In a 5-4 decision, the Supreme Court has ruled that law enforcement will need a search warrant to obtain a citizen’s cellphone location data. Chief Justice John Roberts swung with the court’s four liberal-leaning justices for the prevailing opinion while the four conservative justices, in a rare move, each wrote dissents.

Up until now, such data could obtained by police and other agencies as long as it was assured that it is relevant evidence to building a case against the suspected. However, this decision gives the search Fourth Amendment privacy protections and would require “probably cause” for prosecuting parties to achieve a warrant.

Citizens generally give up their Fourth Amendment protection if they contribute items and information to a third party. In this particular case, Timothy Carpenter was being tried for armed robbery and the police implicated his involvement based on location data obtained by Carpenter’s wireless carrier. His lawyers argued that since the data was not obtained through a warrant that it was not admissible as evidence.

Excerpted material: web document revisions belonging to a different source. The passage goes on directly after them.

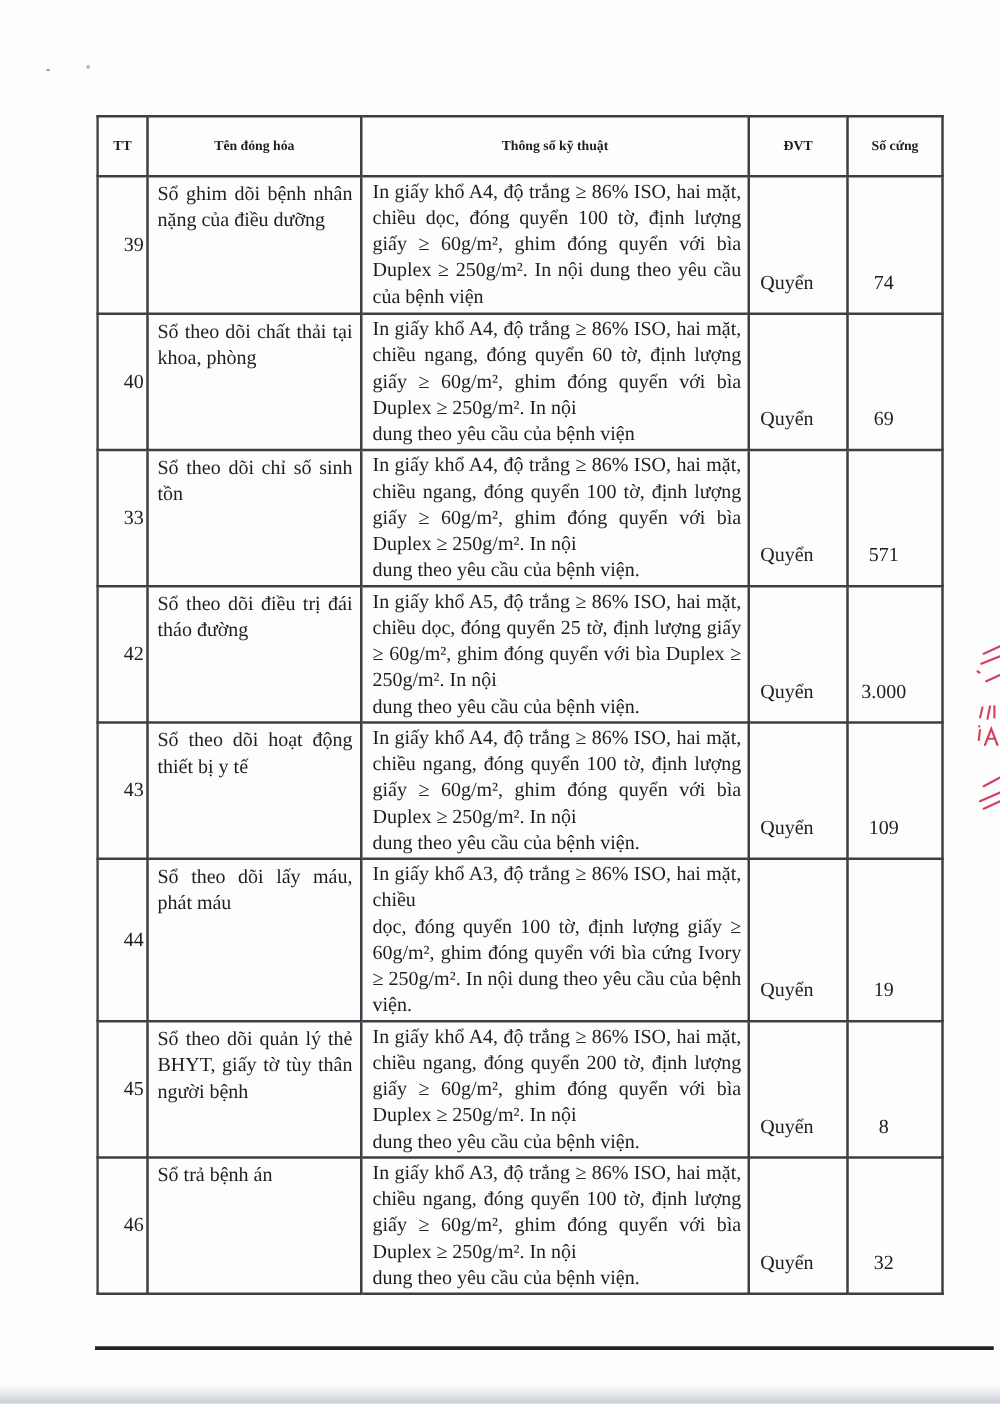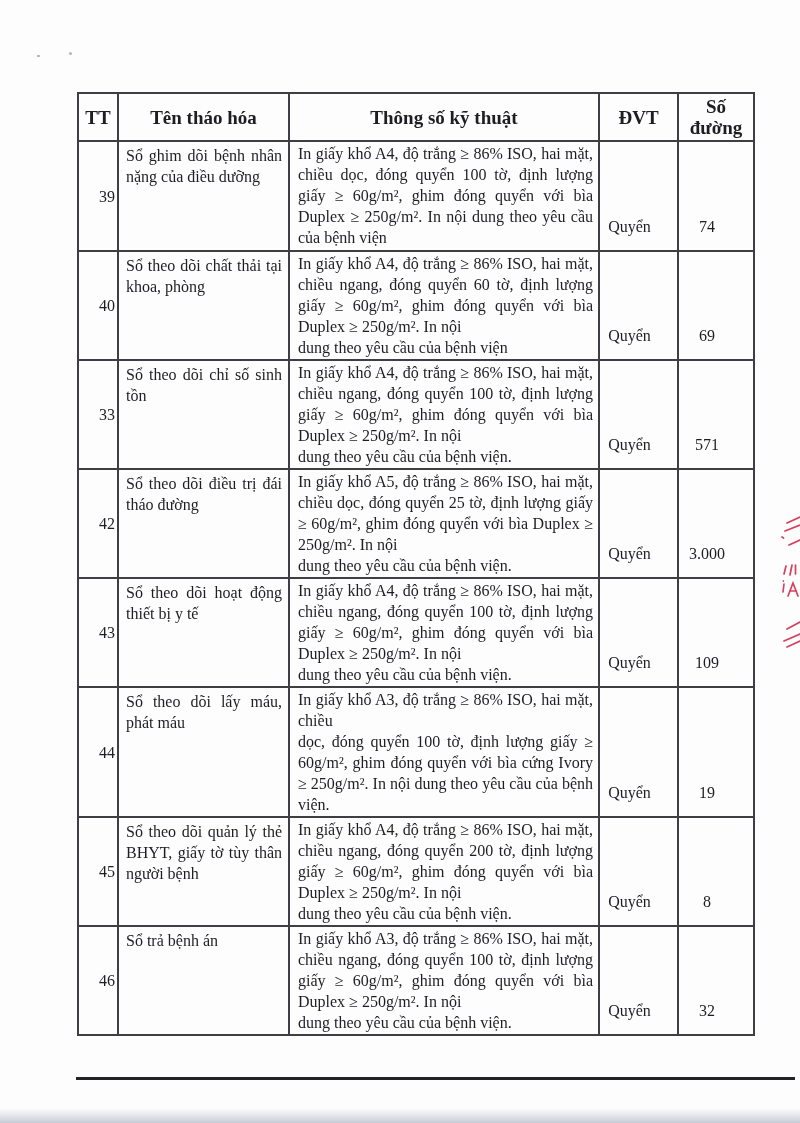--- a/index.html
+++ b/index.html
@@ -20,7 +20,7 @@
     overflow:hidden;
   }
   table.items th{
-    font-size:19px;font-weight:bold;text-align:center;vertical-align:middle;
+    font-size:11px;font-weight:bold;text-align:center;vertical-align:middle;
     padding:0 3px;
   }
   tr.hdr{height:48px;}

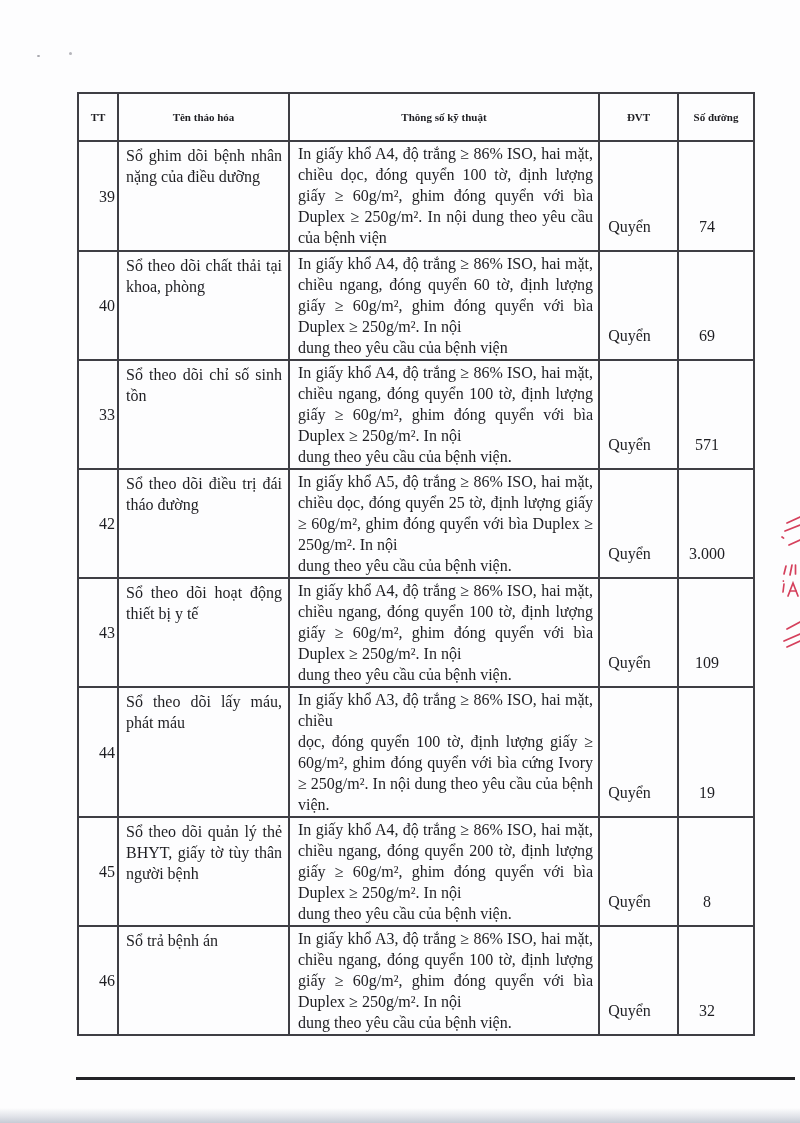--- a/index.html
+++ b/index.html
@@ -69,7 +69,7 @@
       <tbody>
           <tr class="hdr">
         <th>TT</th>
-        <th>Tên tháo hóa</th>
+        <th>Tên đóng hóa</th>
         <th>Thông số kỹ thuật</th>
         <th>ĐVT</th>
         <th>Số đường</th>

In his opinion, Chief Justice Roberts says the ruling will be applied narrowly to historical records perhaps at least 7 days old and that no opinion has been made on real-time record collecting. SCOTUSblog reports that Roberts also made allowances for warrantless collections to be made in emergency situations such as “bomb threats, active shootings, and child abductions.” That said, this does not mean that the government has “unrestricted access” of location data from networks.

Dissenting opinions generally were against the restriction of the government’s ability to enforce law and claim that the decision is a protective facade of citizens’ privacy rights.